This Is Engineering Day: Why Engineering Matters Now And Forever

#ThisisEngineeringDay #EngineerTheFuture

On the 3rd November 2021, the world welcomed This Is Engineering Day, a day dedicated to celebrating the work of the engineers around us. We decided to mark the day – as did the Royal Aeronautical Society and countless other aviation organisations – by taking a moment to recognise and reflect upon the difference that engineers in all sectors and industry’s make to our lives, to the world, and to our own mission at British School of Aviation.

This year’s This Is Engineering Day has coincided with the beginning of COP26, the United Nations Climate Change Conference, which is being hosted by the UK in Glasgow, Scotland. The conference has bought 190 world leaders to one venue to determine new initiatives for the year 2050 which intend to tackle the climate crisis. Our ability to materialise COP26’s agreed ambition to create a net-zero world by 2050 will largely depend on the research and innovative ideas of engineers. In conclusion, our future lives will be determined by engineering.

To mark This Is Engineering Day, the Royal Academy of Engineering commissioned a digital artist to re-imagine classic paintings in the style of Van Gough and Monet to show how engineering innovations could shape our lives over the next 30 years, informed by the expert insight of some of the UK’s leading engineers.

Visit the Museum of Engineering Innovation’s digital exhibition HERE.

This Is Engineering Day has given British School of Aviation a chance to determine the impact that engineering has had on our society. Of course, we have decided to turn our attention towards the work of licensed mechanical and avionic aircraft engineers. Not only are aircraft engineers crucial to maintaining the current day-to-day functions of an airline, but they are also imperative in guiding us towards a sustainable and climate-efficient future. After all, engineering is an integral part of building the infrastructure required to actualise our net-zero visions.

The future of aircraft engineering globally can take many forms. At British School of Aviation, we have become inspired by the conversations taking place at COP26, which speculate what engineering advances need to take place in order for us to achieve our ambitions of a net-zero world with reduced carbon emissions.  However, the present importance of aerospace engineering should not be overlooked. Licensed aircraft engineers are essential in safeguarding the crew and passengers of an airline.

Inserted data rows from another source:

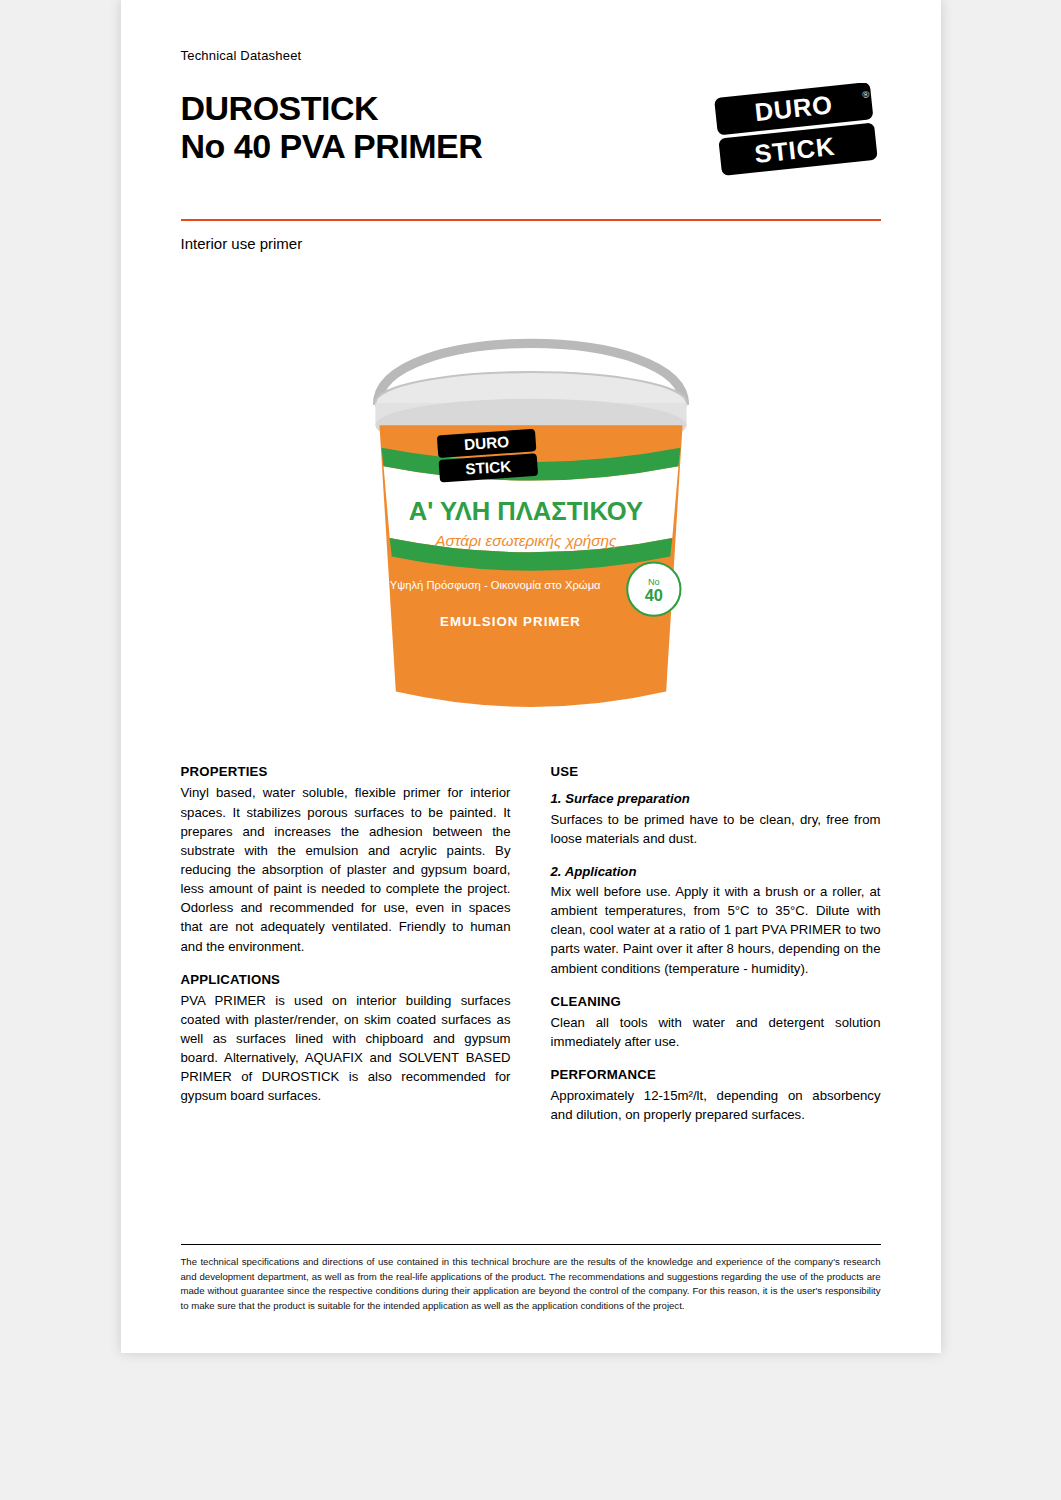Technical Datasheet
DURO STICK ®
DUROSTICK
No 40 PVA PRIMER
Interior use primer
DURO STICK Α' ΥΛΗ ΠΛΑΣΤΙΚΟΥ Αστάρι εσωτερικής χρήσης Υψηλή Πρόσφυση - Οικονομία στο Χρώμα No 40 EMULSION PRIMER
Properties
Vinyl based, water soluble, flexible primer for interior spaces. It stabilizes porous surfaces to be painted. It prepares and increases the adhesion between the substrate with the emulsion and acrylic paints. By reducing the absorption of plaster and gypsum board, less amount of paint is needed to complete the project. Odorless and recommended for use, even in spaces that are not adequately ventilated. Friendly to human and the environment.
Applications
PVA PRIMER is used on interior building surfaces coated with plaster/render, on skim coated surfaces as well as surfaces lined with chipboard and gypsum board. Alternatively, AQUAFIX and SOLVENT BASED PRIMER of DUROSTICK is also recommended for gypsum board surfaces.
Use
1. Surface preparation
Surfaces to be primed have to be clean, dry, free from loose materials and dust.
2. Application
Mix well before use. Apply it with a brush or a roller, at ambient temperatures, from 5°C to 35°C. Dilute with clean, cool water at a ratio of 1 part PVA PRIMER to two parts water. Paint over it after 8 hours, depending on the ambient conditions (temperature - humidity).
Cleaning
Clean all tools with water and detergent solution immediately after use.
Performance
Approximately 12-15m²/lt, depending on absorbency and dilution, on properly prepared surfaces.
The technical specifications and directions of use contained in this technical brochure are the results of the knowledge and experience of the company's research and development department, as well as from the real-life applications of the product. The recommendations and suggestions regarding the use of the products are made without guarantee since the respective conditions during their application are beyond the control of the company. For this reason, it is the user's responsibility to make sure that the product is suitable for the intended application as well as the application conditions of the project.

In the future, the public will still need to travel. As a result, aircrafts will always require thorough maintenance. Due to this reason, whilst the form and infrastructure of an aircraft may change in order to fulfill our need to tackle the climate crisis; aircrafts will continue to be a component of our lives.

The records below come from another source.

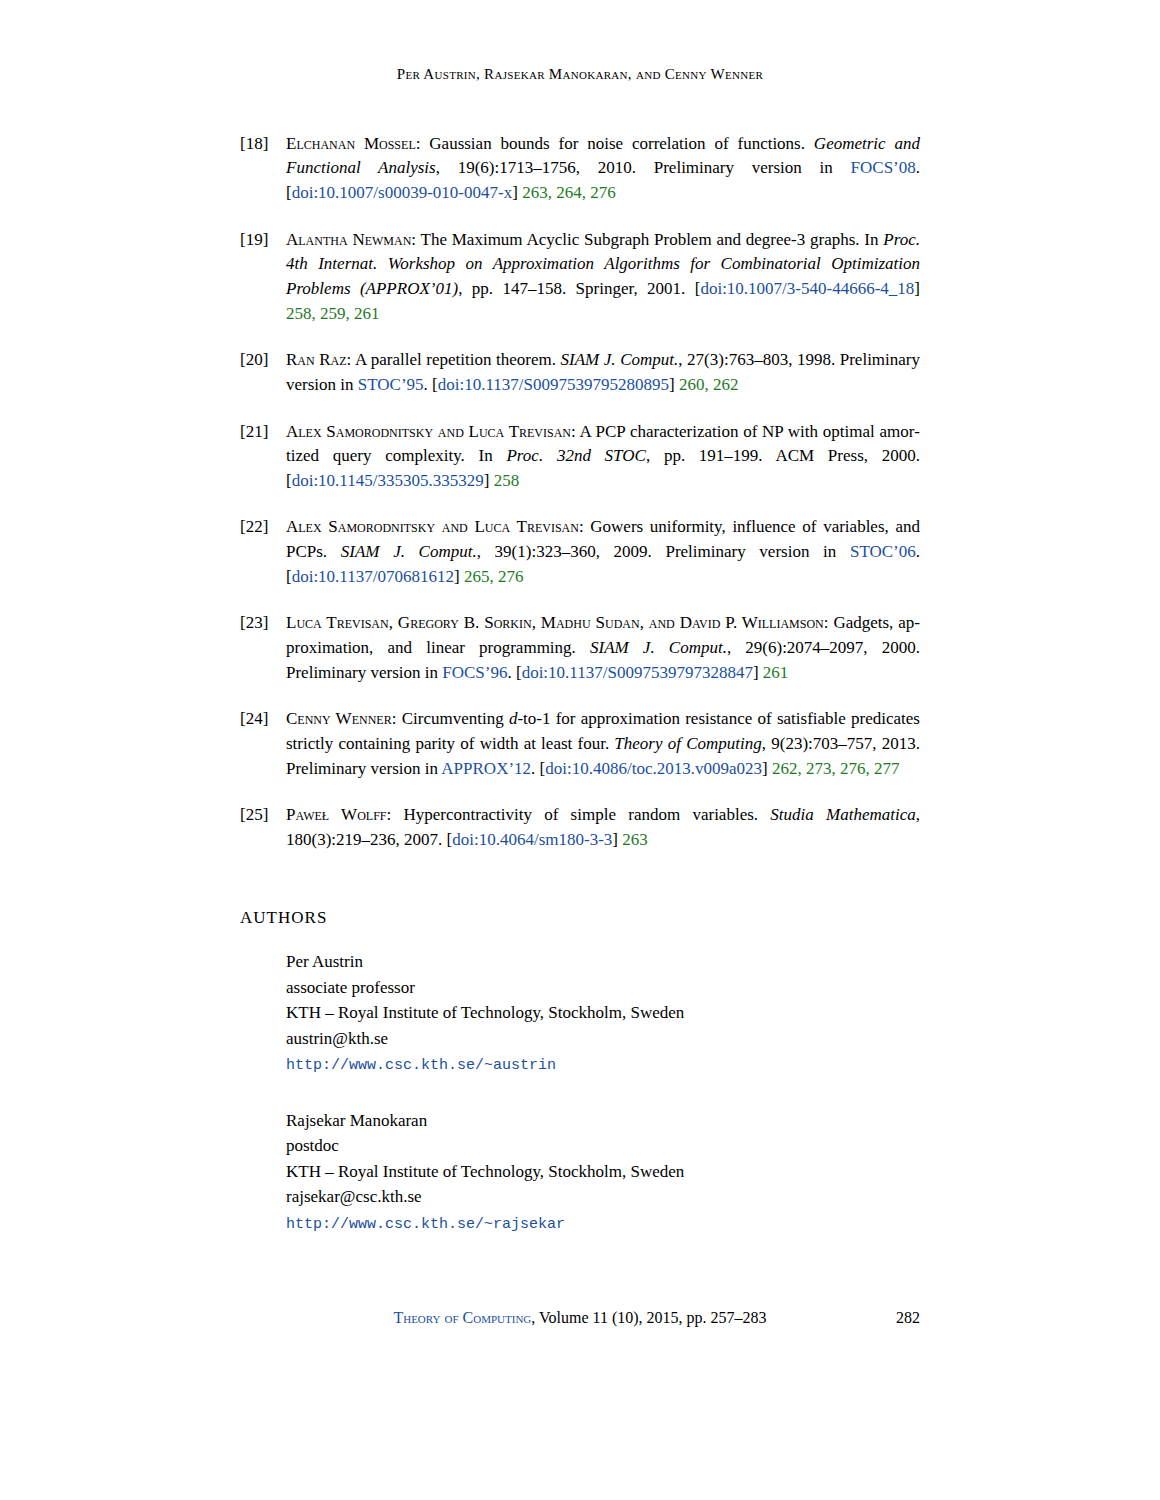Per Austrin, Rajsekar Manokaran, and Cenny Wenner
[18] Elchanan Mossel: Gaussian bounds for noise correlation of functions. Geometric and Functional Analysis, 19(6):1713–1756, 2010. Preliminary version in FOCS’08. [doi:10.1007/s00039-010-0047-x] 263, 264, 276
[19] Alantha Newman: The Maximum Acyclic Subgraph Problem and degree-3 graphs. In Proc. 4th Internat. Workshop on Approximation Algorithms for Combinatorial Optimization Problems (APPROX’01), pp. 147–158. Springer, 2001. [doi:10.1007/3-540-44666-4_18] 258, 259, 261
[20] Ran Raz: A parallel repetition theorem. SIAM J. Comput., 27(3):763–803, 1998. Preliminary version in STOC’95. [doi:10.1137/S0097539795280895] 260, 262
[21] Alex Samorodnitsky and Luca Trevisan: A PCP characterization of NP with optimal amortized query complexity. In Proc. 32nd STOC, pp. 191–199. ACM Press, 2000. [doi:10.1145/335305.335329] 258
[22] Alex Samorodnitsky and Luca Trevisan: Gowers uniformity, influence of variables, and PCPs. SIAM J. Comput., 39(1):323–360, 2009. Preliminary version in STOC’06. [doi:10.1137/070681612] 265, 276
[23] Luca Trevisan, Gregory B. Sorkin, Madhu Sudan, and David P. Williamson: Gadgets, approximation, and linear programming. SIAM J. Comput., 29(6):2074–2097, 2000. Preliminary version in FOCS’96. [doi:10.1137/S0097539797328847] 261
[24] Cenny Wenner: Circumventing d-to-1 for approximation resistance of satisfiable predicates strictly containing parity of width at least four. Theory of Computing, 9(23):703–757, 2013. Preliminary version in APPROX’12. [doi:10.4086/toc.2013.v009a023] 262, 273, 276, 277
[25] Paweł Wolff: Hypercontractivity of simple random variables. Studia Mathematica, 180(3):219–236, 2007. [doi:10.4064/sm180-3-3] 263
AUTHORS
Per Austrin
associate professor
KTH – Royal Institute of Technology, Stockholm, Sweden
austrin@kth. se
http://www.csc.kth.se/~austrin
Rajsekar Manokaran
postdoc
KTH – Royal Institute of Technology, Stockholm, Sweden
rajsekar@csc. kth. se
http://www.csc.kth.se/~rajsekar
Theory of Computing, Volume 11 (10), 2015, pp. 257–283
282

Our industry-leading engineering instructors are in consensus that their career’s are extremely fulfilling and rewarding due to the satisfaction they receive from knowing that because of their work, an aircraft can fly safely.

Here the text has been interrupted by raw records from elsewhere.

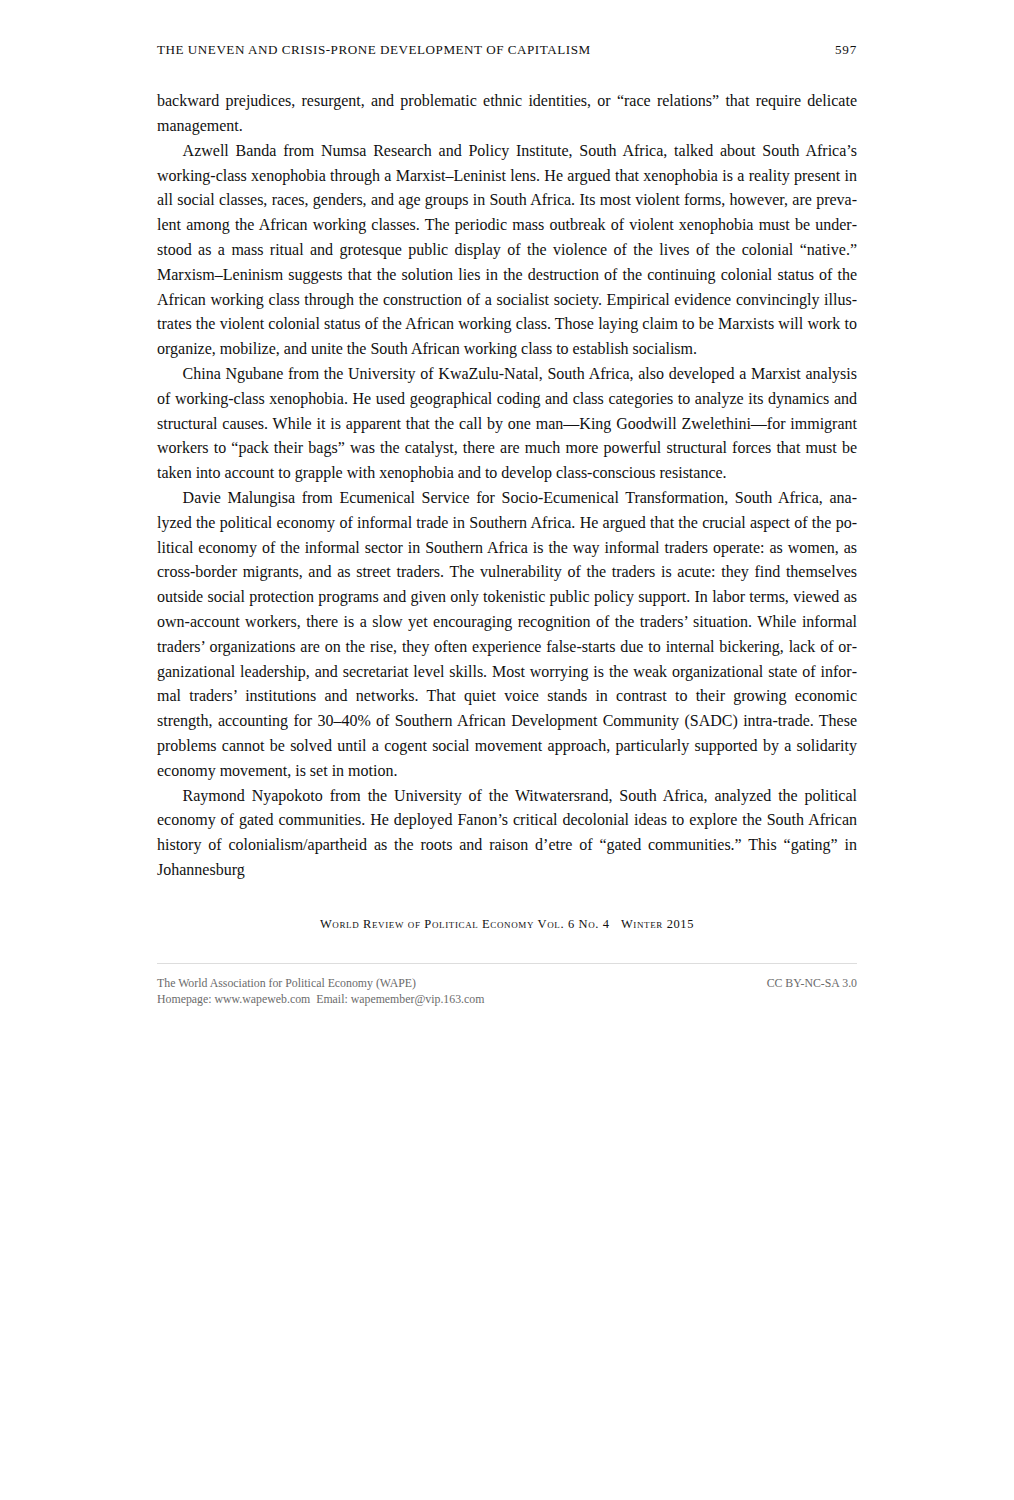The Uneven and Crisis-Prone Development of Capitalism 597
backward prejudices, resurgent, and problematic ethnic identities, or “race relations” that require delicate management.
Azwell Banda from Numsa Research and Policy Institute, South Africa, talked about South Africa’s working-class xenophobia through a Marxist–Leninist lens. He argued that xenophobia is a reality present in all social classes, races, genders, and age groups in South Africa. Its most violent forms, however, are prevalent among the African working classes. The periodic mass outbreak of violent xenophobia must be understood as a mass ritual and grotesque public display of the violence of the lives of the colonial “native.” Marxism–Leninism suggests that the solution lies in the destruction of the continuing colonial status of the African working class through the construction of a socialist society. Empirical evidence convincingly illustrates the violent colonial status of the African working class. Those laying claim to be Marxists will work to organize, mobilize, and unite the South African working class to establish socialism.
China Ngubane from the University of KwaZulu-Natal, South Africa, also developed a Marxist analysis of working-class xenophobia. He used geographical coding and class categories to analyze its dynamics and structural causes. While it is apparent that the call by one man—King Goodwill Zwelethini—for immigrant workers to “pack their bags” was the catalyst, there are much more powerful structural forces that must be taken into account to grapple with xenophobia and to develop class-conscious resistance.
Davie Malungisa from Ecumenical Service for Socio-Ecumenical Transformation, South Africa, analyzed the political economy of informal trade in Southern Africa. He argued that the crucial aspect of the political economy of the informal sector in Southern Africa is the way informal traders operate: as women, as cross-border migrants, and as street traders. The vulnerability of the traders is acute: they find themselves outside social protection programs and given only tokenistic public policy support. In labor terms, viewed as own-account workers, there is a slow yet encouraging recognition of the traders’ situation. While informal traders’ organizations are on the rise, they often experience false-starts due to internal bickering, lack of organizational leadership, and secretariat level skills. Most worrying is the weak organizational state of informal traders’ institutions and networks. That quiet voice stands in contrast to their growing economic strength, accounting for 30–40% of Southern African Development Community (SADC) intra-trade. These problems cannot be solved until a cogent social movement approach, particularly supported by a solidarity economy movement, is set in motion.
Raymond Nyapokoto from the University of the Witwatersrand, South Africa, analyzed the political economy of gated communities. He deployed Fanon’s critical decolonial ideas to explore the South African history of colonialism/apartheid as the roots and raison d’etre of “gated communities.” This “gating” in Johannesburg
World Review of Political Economy Vol. 6 No. 4 Winter 2015
The World Association for Political Economy (WAPE)
Homepage: www.wapeweb.com Email: wapemember@vip.163.com
CC BY-NC-SA 3.0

Aerospace engineering is still, and will always be, a viable career choice regardless of the transitioning status of our planet because flight safety standards will always be of paramount importance. Nevertheless, it is now vital to harness the power of engineering to build a sustainable society. Aerospace engineers are heavily involved with the development and testing procedures of electrical aircraft, aerial vehicles, and sustainable aviation fuels. Research and innovation within engineering can help revolutionise our lives and the way we use transport, alongside our understanding of astronomy or meteorology.

Overall, This Is Engineering Day has reminded us that the technical skills and creativity that aeronautical engineering depends on is crucial to maintaining the flight routes that the modern world relies upon. Additionally, This Is Engineering Day has highlighted the fact that aircraft engineering helps quantify and mitigate disasters, and combat potential the hazards that an aircraft may be susceptible to. In conclusion, engineering is essential to creating a more efficient, prosperous, and healthy future for ourselves and our descendants.

If like us, you are fascinated by flight, aerospace, and are deeply curious about how new technologies can explore ways in which we can revolutionise travel, then take This Is Engineering Day as a chance to think about a future career in aircraft engineering, and the opportunities to help society through innovation that it will present.